To get started with the CW305, I would recommend starting with out with our AES demo notebook, and reading our CW305 appnote to learn the basics of interacting with the board.
You can then explore the other CW305 example targets that we have: chipwhisperer/firmware/fpgas at develop · newaetech/chipwhisperer · GitHub
This should give you a pretty good idea of how to proceed with capturing traces of your own crypto. If you still have any questions don’t hesitate to ask.
I have looked into all the documents you mentioned but the programming part is not clear. For example if I edit something inside the aes_core.v, what are the procedures that i need to follow to synthesize, generate bit file and run capture trace?
You would simply open the Vivado project and generate a new bitfile.
If you’re new to Vivado there is a substantial learning curve, but Xilinx has lots of documentation to guide you.
Hi @jpthibault ,
Every round of AES is completed in a single clock cycle here chipwhisperer-jupyter/demos/PA_HW_CW305_1-Attacking_AES_on_an_FPGA.ipynb at master · newaetech/chipwhisperer-jupyter (github.com). This means that 10 clock cycles are sufficient for AES-128 encryption. When I use a custom AES-128, I have synchronization problems with the clock. In my case, round 1 takes 4 clock cycles, rounds 2-8 take 72 clock cycles (8 clock cycles each), and the last round takes 4 clock cycles.

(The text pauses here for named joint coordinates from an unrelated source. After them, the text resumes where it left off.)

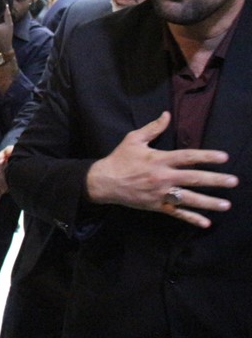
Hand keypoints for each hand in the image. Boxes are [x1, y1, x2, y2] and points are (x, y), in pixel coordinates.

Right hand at [85, 111, 237, 227]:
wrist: (104, 182)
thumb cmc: (119, 159)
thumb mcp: (133, 139)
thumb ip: (153, 128)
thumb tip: (167, 115)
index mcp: (158, 159)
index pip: (187, 157)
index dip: (207, 156)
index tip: (224, 157)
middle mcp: (162, 177)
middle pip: (193, 179)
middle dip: (215, 180)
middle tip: (233, 181)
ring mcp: (160, 193)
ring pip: (189, 199)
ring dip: (209, 202)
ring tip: (226, 205)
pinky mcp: (156, 205)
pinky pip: (177, 213)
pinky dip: (191, 219)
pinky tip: (206, 223)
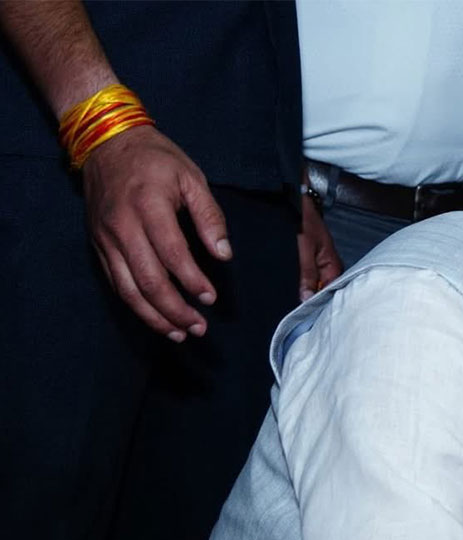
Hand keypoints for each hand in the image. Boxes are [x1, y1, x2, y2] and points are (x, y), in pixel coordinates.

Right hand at [80, 124, 230, 340]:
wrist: (106, 141)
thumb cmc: (155, 159)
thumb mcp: (191, 177)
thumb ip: (209, 216)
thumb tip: (224, 254)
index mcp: (148, 206)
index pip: (172, 254)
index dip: (192, 281)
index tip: (210, 299)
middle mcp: (122, 225)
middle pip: (148, 279)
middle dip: (175, 310)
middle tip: (198, 328)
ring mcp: (106, 237)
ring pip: (128, 288)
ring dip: (154, 316)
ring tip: (179, 334)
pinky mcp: (98, 244)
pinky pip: (115, 282)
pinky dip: (135, 305)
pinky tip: (156, 319)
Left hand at [297, 191, 342, 303]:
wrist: (299, 201)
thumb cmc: (305, 220)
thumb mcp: (304, 248)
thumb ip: (307, 273)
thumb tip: (306, 297)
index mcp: (333, 267)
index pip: (328, 293)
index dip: (315, 303)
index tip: (303, 314)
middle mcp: (330, 269)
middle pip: (322, 291)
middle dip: (309, 298)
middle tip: (295, 308)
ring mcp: (322, 265)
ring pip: (314, 285)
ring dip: (304, 289)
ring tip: (292, 295)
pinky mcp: (313, 261)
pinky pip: (310, 277)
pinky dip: (302, 281)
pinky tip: (293, 283)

Can you please tell me how I can adjust my clock settings? Because I have “Capturing traces: 0%
1/5000 [01:00<69:42:30, 50.20s/it]
(ChipWhisperer Scope WARNING|File _OpenADCInterface.py:640) Timeout in OpenADC capture(), no trigger seen! Trigger forced, data is invalid. Status: 0b”. Thank you.
This error means that your CW capture hardware isn’t getting a trigger; this has nothing to do with how many cycles each round takes. What you need to figure out is why your target isn’t raising the TIO4 trigger line. I would use ILAs.